After locating the line with "- Deploy a staging environment" in the data that follows, return it and every later line exactly, up to and including the line with "- Performance degradation >50%".

> Source records
-------------------------

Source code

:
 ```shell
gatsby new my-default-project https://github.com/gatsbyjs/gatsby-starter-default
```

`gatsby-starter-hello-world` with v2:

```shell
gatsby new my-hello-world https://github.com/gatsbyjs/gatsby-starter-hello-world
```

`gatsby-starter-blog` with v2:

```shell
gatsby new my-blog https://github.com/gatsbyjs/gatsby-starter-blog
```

-------------------------

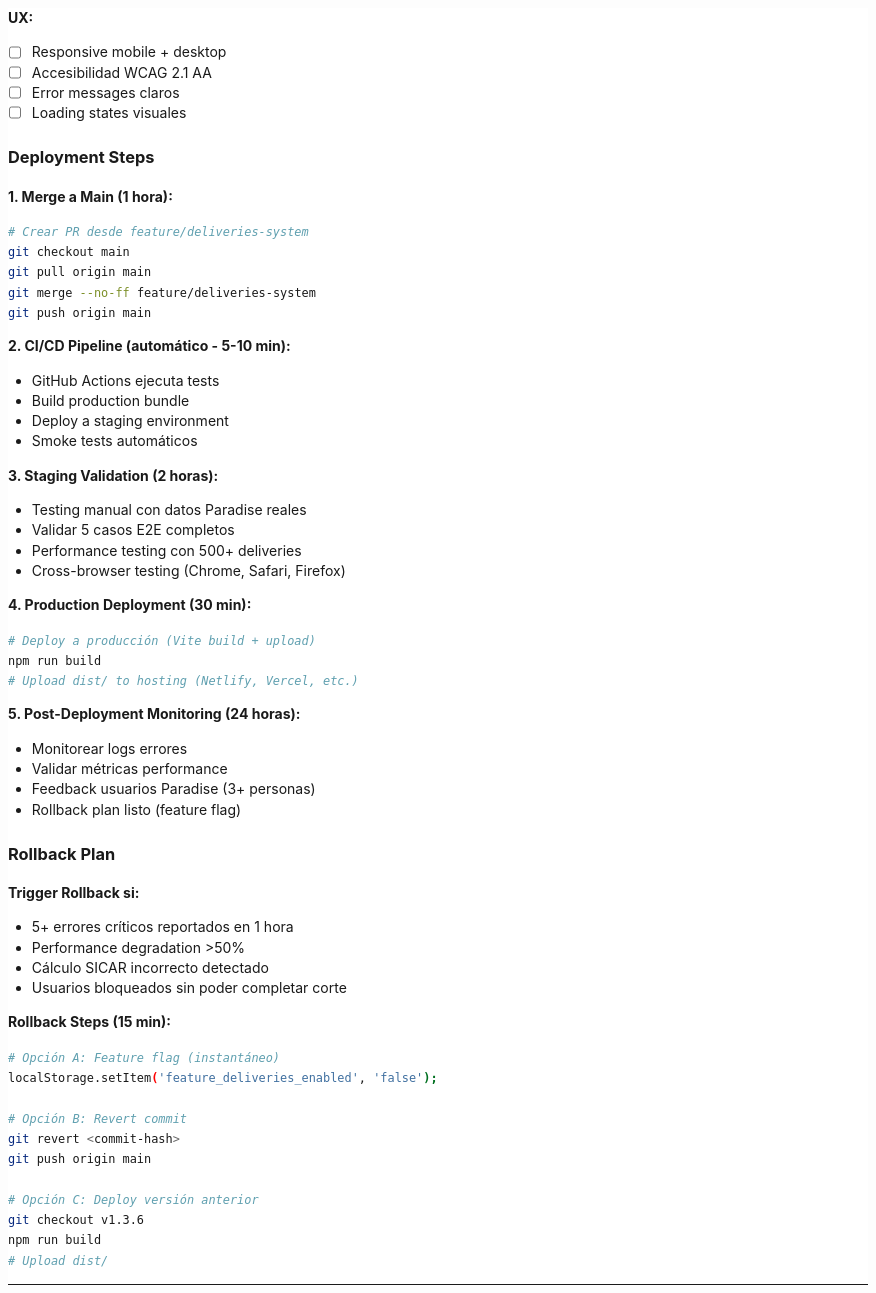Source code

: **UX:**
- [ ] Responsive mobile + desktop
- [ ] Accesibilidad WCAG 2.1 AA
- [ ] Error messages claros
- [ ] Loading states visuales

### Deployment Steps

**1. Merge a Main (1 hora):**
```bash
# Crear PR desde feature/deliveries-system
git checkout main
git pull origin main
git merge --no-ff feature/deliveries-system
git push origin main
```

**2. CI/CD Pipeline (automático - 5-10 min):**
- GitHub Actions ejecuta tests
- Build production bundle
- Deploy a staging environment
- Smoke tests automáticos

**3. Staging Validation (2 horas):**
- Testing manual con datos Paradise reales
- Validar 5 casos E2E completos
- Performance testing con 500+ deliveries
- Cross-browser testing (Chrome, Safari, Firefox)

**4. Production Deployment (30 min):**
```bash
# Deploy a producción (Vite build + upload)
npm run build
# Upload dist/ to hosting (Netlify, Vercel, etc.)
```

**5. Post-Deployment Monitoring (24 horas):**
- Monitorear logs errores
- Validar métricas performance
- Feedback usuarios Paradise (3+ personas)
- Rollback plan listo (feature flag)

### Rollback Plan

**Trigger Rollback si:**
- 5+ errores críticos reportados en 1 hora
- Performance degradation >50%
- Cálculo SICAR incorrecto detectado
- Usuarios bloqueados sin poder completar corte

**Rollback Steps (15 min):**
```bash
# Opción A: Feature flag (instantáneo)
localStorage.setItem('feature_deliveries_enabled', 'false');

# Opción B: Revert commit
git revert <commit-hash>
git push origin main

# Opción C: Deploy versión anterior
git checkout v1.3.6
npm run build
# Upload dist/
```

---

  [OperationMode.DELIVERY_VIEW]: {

-------------------------

> RESULT FOR THIS EXERCISE
- Deploy a staging environment
- Smoke tests automáticos

**3. Staging Validation (2 horas):**
- Testing manual con datos Paradise reales
- Validar 5 casos E2E completos
- Performance testing con 500+ deliveries
- Cross-browser testing (Chrome, Safari, Firefox)

**4. Production Deployment (30 min):**
```bash
# Deploy a producción (Vite build + upload)
npm run build
# Upload dist/ to hosting (Netlify, Vercel, etc.)
```

**5. Post-Deployment Monitoring (24 horas):**
- Monitorear logs errores
- Validar métricas performance
- Feedback usuarios Paradise (3+ personas)
- Rollback plan listo (feature flag)

### Rollback Plan

**Trigger Rollback si:**
- 5+ errores críticos reportados en 1 hora
- Performance degradation >50%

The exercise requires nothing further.